- DATA TO PROCESS
--- START ---

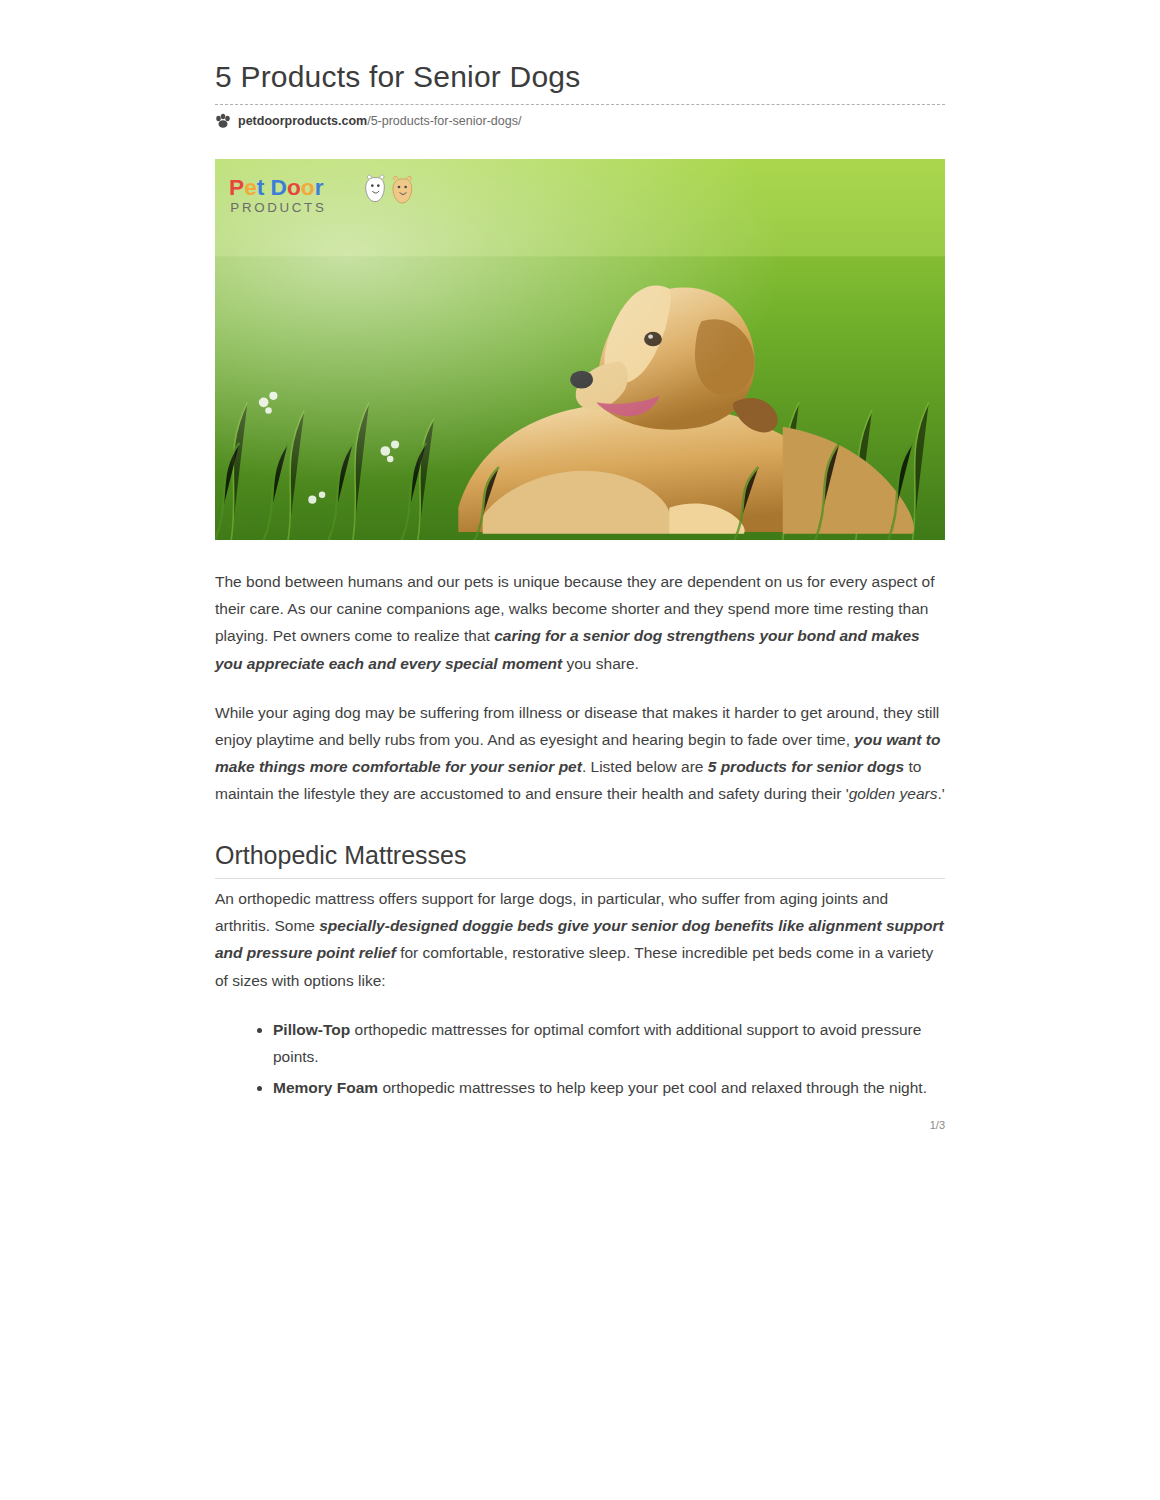5 Products for Senior Dogs
petdoorproducts.com/5-products-for-senior-dogs/
Pet Door PRODUCTS
The bond between humans and our pets is unique because they are dependent on us for every aspect of their care. As our canine companions age, walks become shorter and they spend more time resting than playing. Pet owners come to realize that caring for a senior dog strengthens your bond and makes you appreciate each and every special moment you share.
While your aging dog may be suffering from illness or disease that makes it harder to get around, they still enjoy playtime and belly rubs from you. And as eyesight and hearing begin to fade over time, you want to make things more comfortable for your senior pet. Listed below are 5 products for senior dogs to maintain the lifestyle they are accustomed to and ensure their health and safety during their 'golden years.'
Orthopedic Mattresses
An orthopedic mattress offers support for large dogs, in particular, who suffer from aging joints and arthritis. Some specially-designed doggie beds give your senior dog benefits like alignment support and pressure point relief for comfortable, restorative sleep. These incredible pet beds come in a variety of sizes with options like:
Pillow-Top orthopedic mattresses for optimal comfort with additional support to avoid pressure points.
Memory Foam orthopedic mattresses to help keep your pet cool and relaxed through the night.
1/3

--- END ---

- WORK ORDER
When a line carries an image, skip the image and repeat everything else above exactly as written.

- TASK ANSWER
5 Products for Senior Dogs
petdoorproducts.com/5-products-for-senior-dogs/
Pet Door PRODUCTS
The bond between humans and our pets is unique because they are dependent on us for every aspect of their care. As our canine companions age, walks become shorter and they spend more time resting than playing. Pet owners come to realize that caring for a senior dog strengthens your bond and makes you appreciate each and every special moment you share.
While your aging dog may be suffering from illness or disease that makes it harder to get around, they still enjoy playtime and belly rubs from you. And as eyesight and hearing begin to fade over time, you want to make things more comfortable for your senior pet. Listed below are 5 products for senior dogs to maintain the lifestyle they are accustomed to and ensure their health and safety during their 'golden years.'
Orthopedic Mattresses
An orthopedic mattress offers support for large dogs, in particular, who suffer from aging joints and arthritis. Some specially-designed doggie beds give your senior dog benefits like alignment support and pressure point relief for comfortable, restorative sleep. These incredible pet beds come in a variety of sizes with options like:
Pillow-Top orthopedic mattresses for optimal comfort with additional support to avoid pressure points.
Memory Foam orthopedic mattresses to help keep your pet cool and relaxed through the night.
1/3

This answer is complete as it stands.